[Extracted records]
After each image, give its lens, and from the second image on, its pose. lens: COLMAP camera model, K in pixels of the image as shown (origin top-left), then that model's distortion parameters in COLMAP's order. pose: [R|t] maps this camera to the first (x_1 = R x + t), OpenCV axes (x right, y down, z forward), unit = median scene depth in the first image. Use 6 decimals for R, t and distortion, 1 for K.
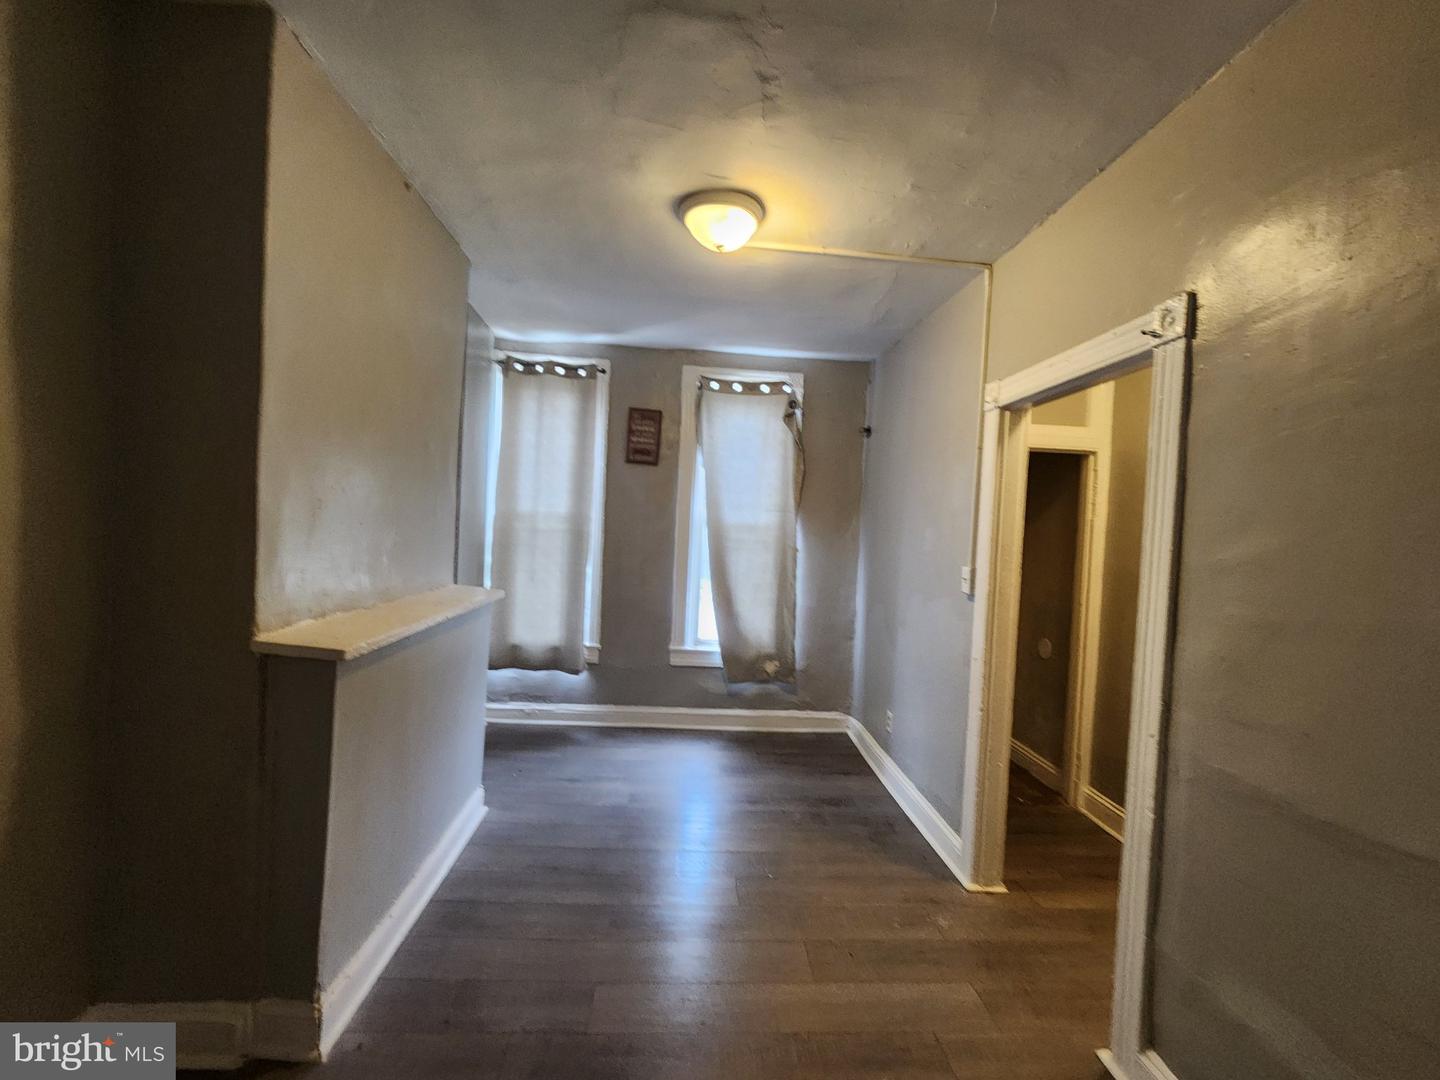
lens RADIAL K [[597.8, 0, 722.4], [0, 597.8, 535.4], [0, 0, 1]] dist [-0.002970, 0.000501]
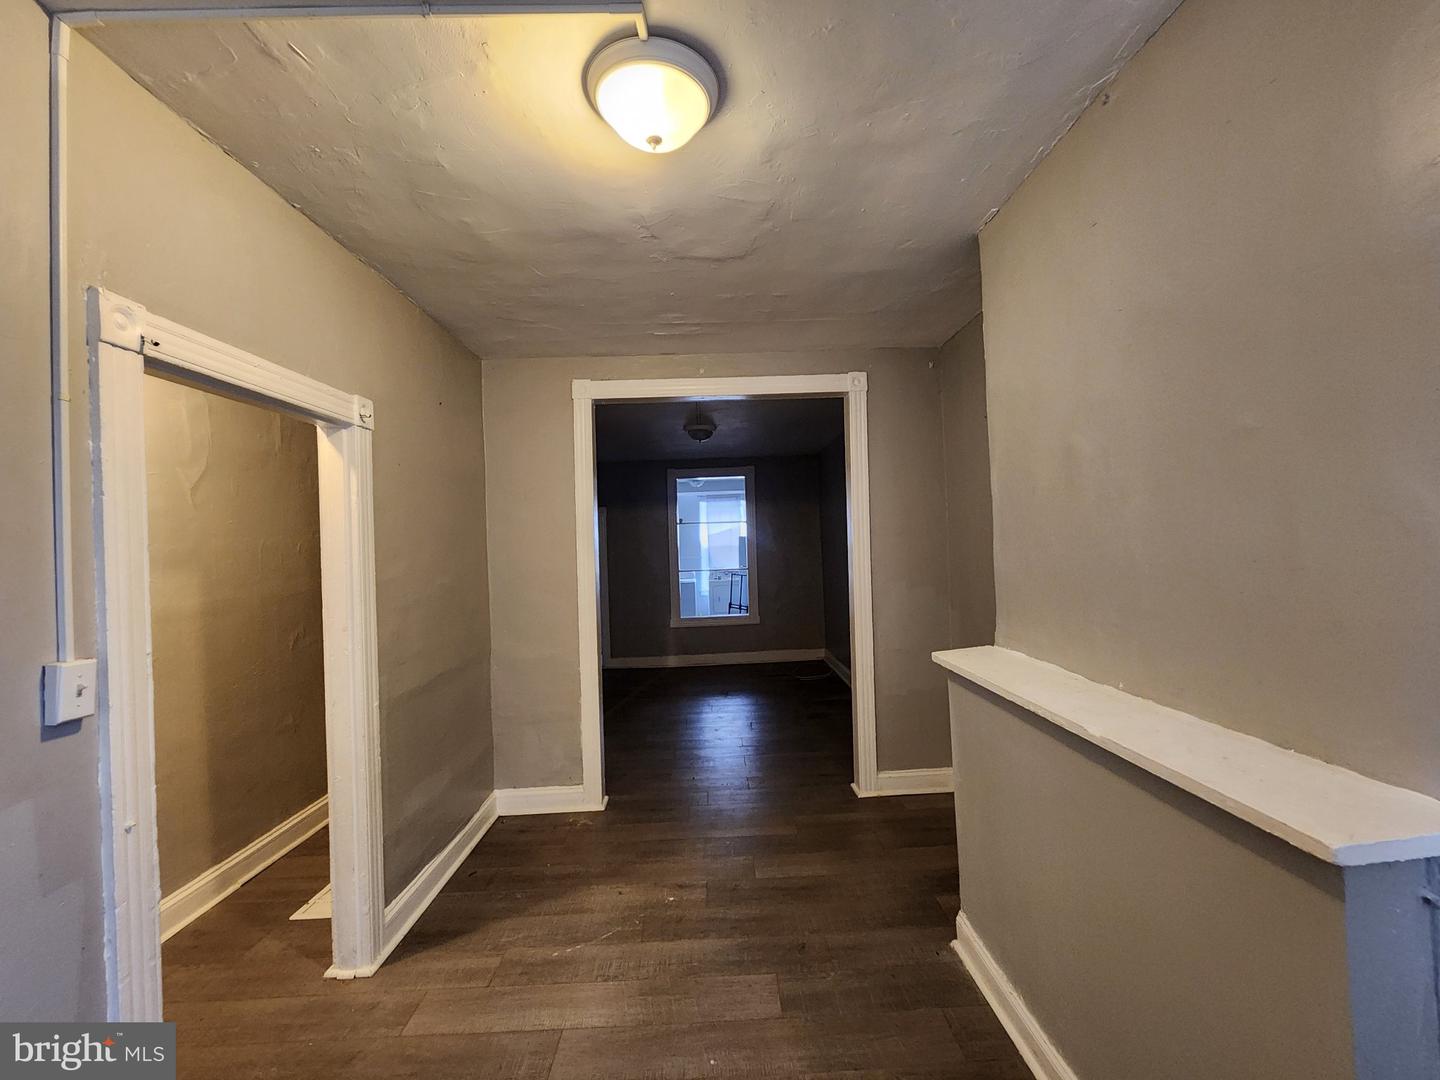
lens RADIAL K [[597.8, 0, 719.6], [0, 597.8, 545.7], [0, 0, 1]] dist [-0.002970, 0.000501]
pose [[-0.998380, -0.019820, 0.053330, -0.066092], [-0.018874, 0.999657, 0.018174, -0.034032], [-0.053672, 0.017138, -0.998412, 0.922019]]
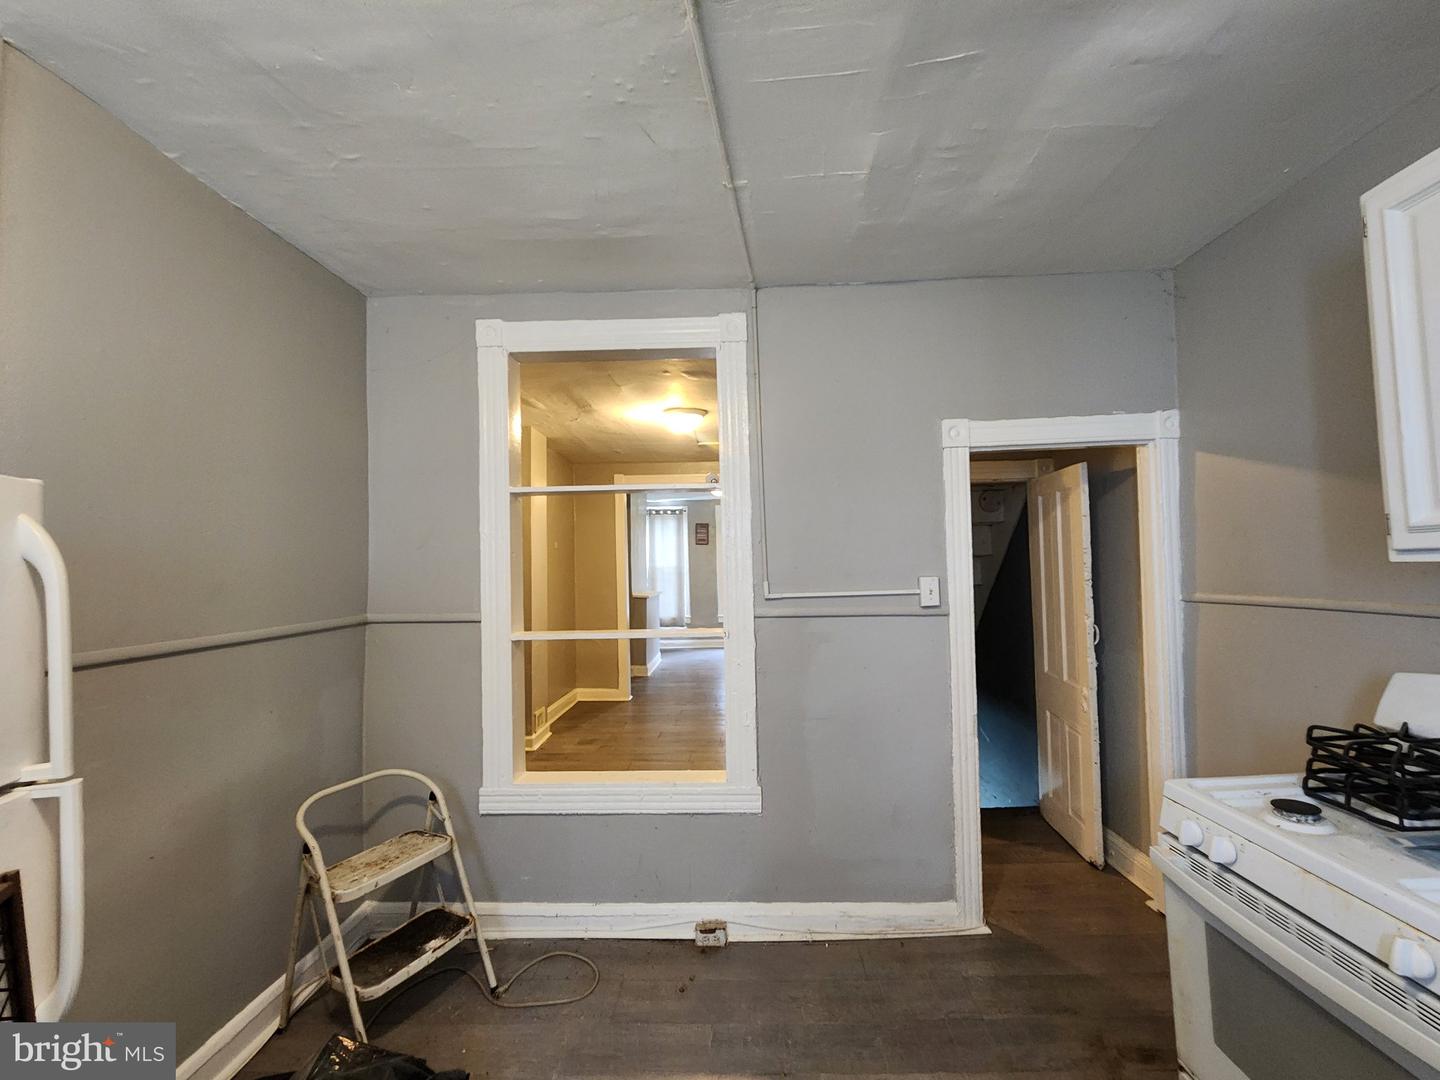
lens RADIAL K [[597.8, 0, 718.5], [0, 597.8, 544.9], [0, 0, 1]] dist [-0.002970, 0.000501]
pose [[0.990889, -0.077825, -0.109915, 0.222578], [0.071701, 0.995702, -0.058619, 0.038016], [0.114005, 0.050204, 0.992211, -1.578767]]
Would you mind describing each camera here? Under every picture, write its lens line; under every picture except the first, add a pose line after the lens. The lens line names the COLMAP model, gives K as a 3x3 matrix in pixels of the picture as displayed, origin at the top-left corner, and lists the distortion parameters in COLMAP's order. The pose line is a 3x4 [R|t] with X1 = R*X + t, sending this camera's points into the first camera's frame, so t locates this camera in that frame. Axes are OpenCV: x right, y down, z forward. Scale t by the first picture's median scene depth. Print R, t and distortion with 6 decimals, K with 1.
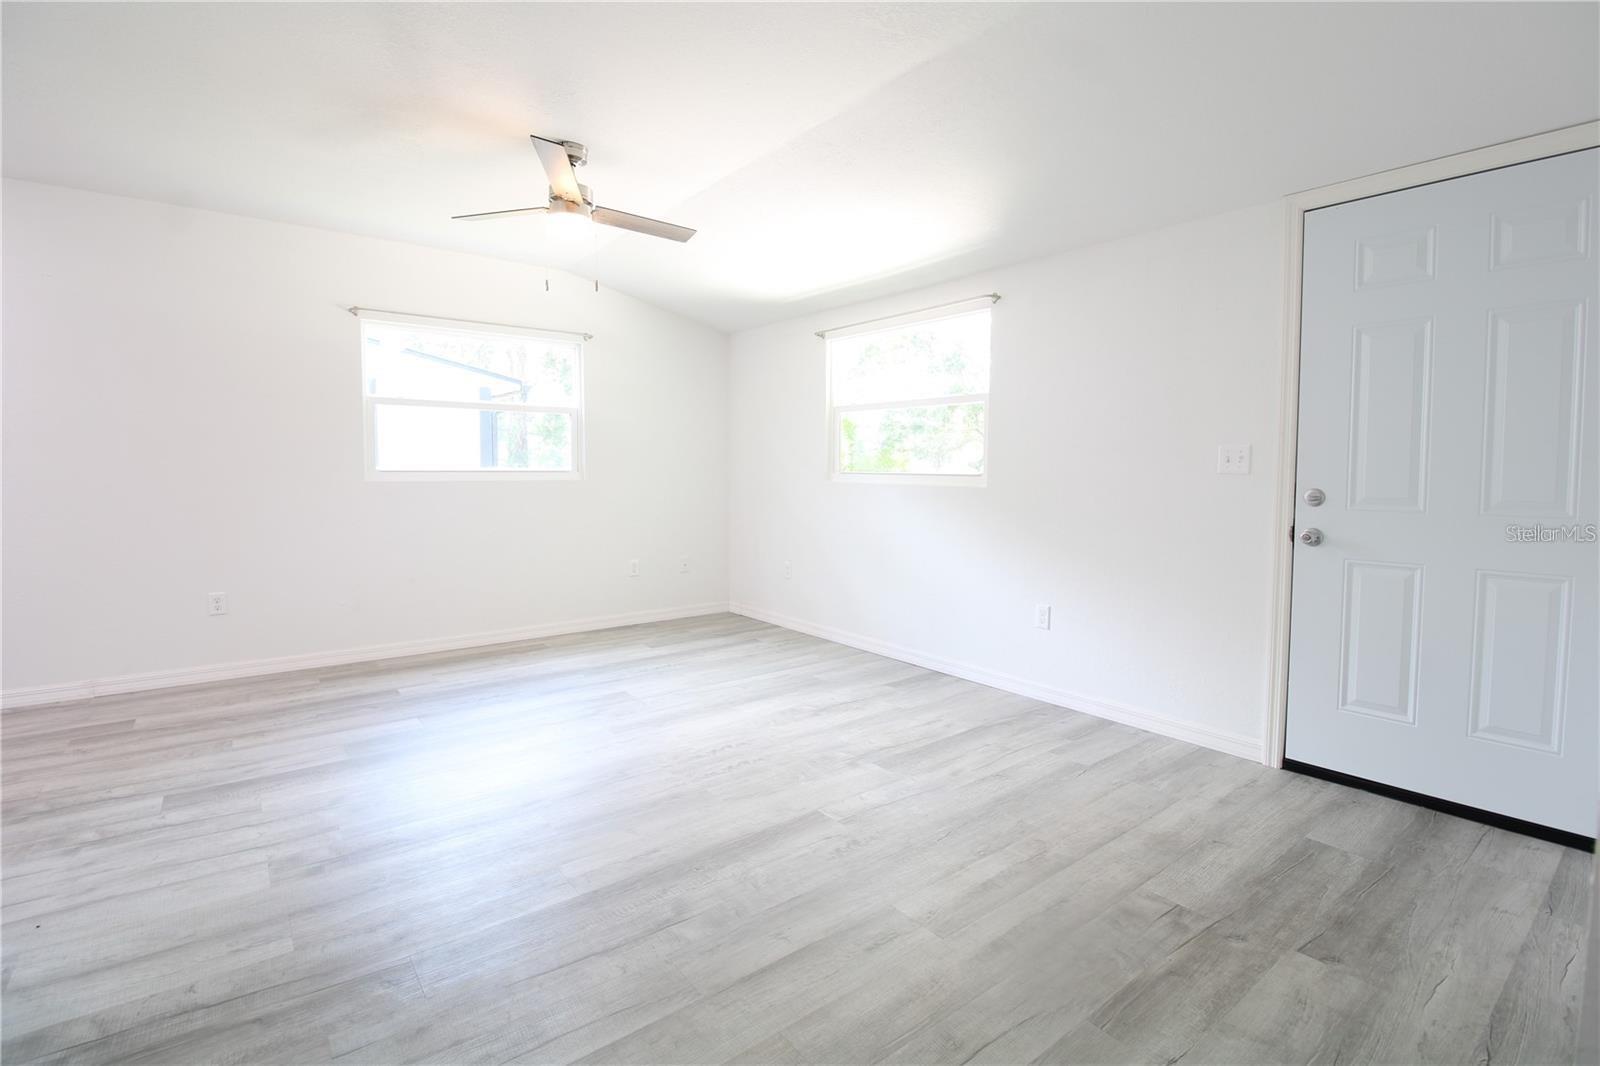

Problem statement
Drop every picture and repeat the rest of the entries exactly.

Your response
After each image, give its lens, and from the second image on, its pose. lens: COLMAP camera model, K in pixels of the image as shown (origin top-left), then that model's distortion parameters in COLMAP's order. pose: [R|t] maps this camera to the first (x_1 = R x + t), OpenCV axes (x right, y down, z forward), unit = median scene depth in the first image. Use 6 decimals for R, t and distortion, 1 for K.
lens RADIAL K [[597.8, 0, 722.4], [0, 597.8, 535.4], [0, 0, 1]] dist [-0.002970, 0.000501]
lens RADIAL K [[597.8, 0, 719.6], [0, 597.8, 545.7], [0, 0, 1]] dist [-0.002970, 0.000501]
pose [[-0.998380, -0.019820, 0.053330, -0.066092], [-0.018874, 0.999657, 0.018174, -0.034032], [-0.053672, 0.017138, -0.998412, 0.922019]]
lens RADIAL K [[597.8, 0, 718.5], [0, 597.8, 544.9], [0, 0, 1]] dist [-0.002970, 0.000501]
pose [[0.990889, -0.077825, -0.109915, 0.222578], [0.071701, 0.995702, -0.058619, 0.038016], [0.114005, 0.050204, 0.992211, -1.578767]]
Would you mind describing each camera here? Under every picture, write its lens line; under every picture except the first, add a pose line after the lens. The lens line names the COLMAP model, gives K as a 3x3 matrix in pixels of the picture as displayed, origin at the top-left corner, and lists the distortion parameters in COLMAP's order. The pose line is a 3x4 [R|t] with X1 = R*X + t, sending this camera's points into the first camera's frame, so t locates this camera in that frame. Axes are OpenCV: x right, y down, z forward. Scale t by the first picture's median scene depth. Print R, t and distortion with 6 decimals, K with 1.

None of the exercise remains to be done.